Marco Fortis della Fondazione Edison non usa mezzi termini: “L’Italia è l’unico Paese europeo ad aver tenuto testa alla Cina negli ultimi dieci anni”. Mentre la Francia scivola al settimo posto (dipendente quasi solo dal lusso) e la Germania vede erodersi la sua quota di mercato dal 14% al 12,6% (grazie alla crisi dell’auto che loro stessi si sono creati), l’Italia è salita dal settimo al quarto posto.

I numeri della riscossa (e i segreti delle PMI)

Ecco i dati nudi e crudi, che smentiscono i “gufi” del declino irreversibile:

  • Crescita decennale: +48% in dollari correnti (raggiunti i 650 miliardi di euro).

  • Confronto G7: Cresciamo il doppio di Francia (+28%) e Germania (+27%).

  • Investimenti: Grazie a Industria 4.0 e 5.0, gli investimenti in macchinari sono volati al 7,3% del PIL nel 2023, superando i cugini tedeschi e francesi.

La nostra forza? Non abbiamo giganti dai piedi d’argilla, ma un esercito di 26.860 “multinazionali tascabili”. Queste PMI sono i pilastri invisibili che tengono in piedi l’Europa: produciamo la componentistica senza la quale le borse di LVMH o le auto bavaresi non esisterebbero nemmeno. E, a differenza di altri, vendiamo tutto a tutti: siamo il Paese con la più alta diversificazione merceologica.

Il rovescio della medaglia: giganti all’estero, nani in casa

Tutto bellissimo, stappiamo lo spumante? Calma. C’è un’ombra gigantesca su questi numeri. Questa esplosione dell’export è, in termini macroeconomici, l’inevitabile conseguenza della compressione della domanda interna. Se gli italiani non hanno soldi per comprare a causa di salari stagnanti e austerità imposta da Bruxelles, le imprese devono per forza vendere all’estero per sopravvivere.

Siamo diventati, in un certo senso, “servi” della domanda altrui. Il nostro benessere dipende dai consumatori americani o asiatici, non dai nostri. E indovinate chi pagherà il conto se il vento cambia? L’elezione di Donald Trump e la minaccia di nuovi dazi doganali sono una spada di Damocle sulla nostra testa. Confindustria stima un rischio di perdita di 17 miliardi l’anno se Washington alza le barriere.

Il paradosso è servito: abbiamo un’industria competitiva e resiliente, capace di battere il Giappone, ma siamo esposti come non mai alle tempeste internazionali. Perché?
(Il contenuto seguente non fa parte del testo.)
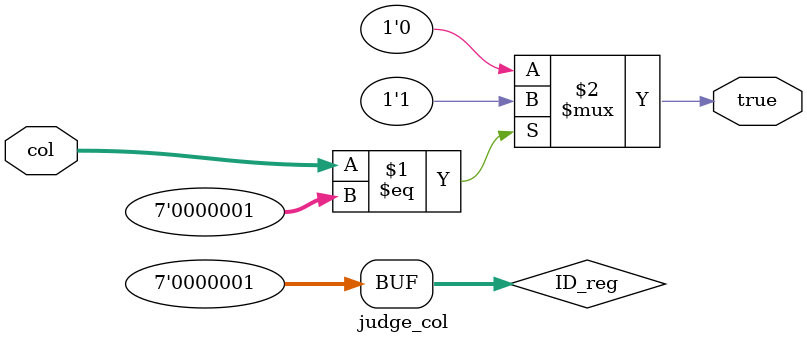
<source format=v>
module judge_col(
input [6:0] col,
output true
    );
    parameter [6:0] ID=5'b1;
    reg [6:0] ID_reg=ID;
    assign true=(col==ID_reg)?1'b1:1'b0;
endmodule

</source>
Perché l’austerità europea e una burocrazia interna asfissiante impediscono di rilanciare i consumi delle famiglie italiane. Siamo una Ferrari che corre fortissimo, ma solo sulle strade degli altri, mentre il garage di casa cade a pezzi.


2. DOMANDE E RISPOSTE

Perché l’Italia ha superato proprio il Giappone? Il sorpasso è frutto di due dinamiche opposte. Da un lato, l’Italia ha diversificato enormemente i suoi prodotti (meccanica, chimica, alimentare, lusso) e ha investito in tecnologia con Industria 4.0. Dall’altro, il Giappone è in crisi strutturale, zavorrato da un settore automobilistico (10-15% del loro export) che fatica nella transizione globale e da una demografia calante. La flessibilità delle nostre PMI ha battuto la rigidità dei grandi conglomerati nipponici.

Questo record porta ricchezza reale nelle tasche degli italiani? Non automaticamente. Un forte surplus commerciale indica che produciamo molto più di quanto consumiamo. Sebbene questo mantenga in vita le aziende e l’occupazione industriale, è anche sintomo di una domanda interna debole. I profitti dell’export spesso non si traducono in aumenti salariali proporzionali a causa della pressione competitiva globale e della tassazione interna. In sintesi: le aziende fatturano, ma le famiglie italiane faticano ancora a fare la spesa.

Qual è il rischio maggiore per questo modello “export-led”? Il protezionismo. Essendo la nostra economia trainata dalla domanda estera (poiché quella interna è depressa dall’austerità), siamo ipersensibili alle decisioni altrui. Se gli USA (nostro mercato chiave) impongono dazi o se la Germania entra in recessione profonda, l’Italia subisce il contraccolpo immediato. Un’economia sana dovrebbe camminare su due gambe: export forte e consumi interni solidi. Al momento, zoppichiamo sulla seconda.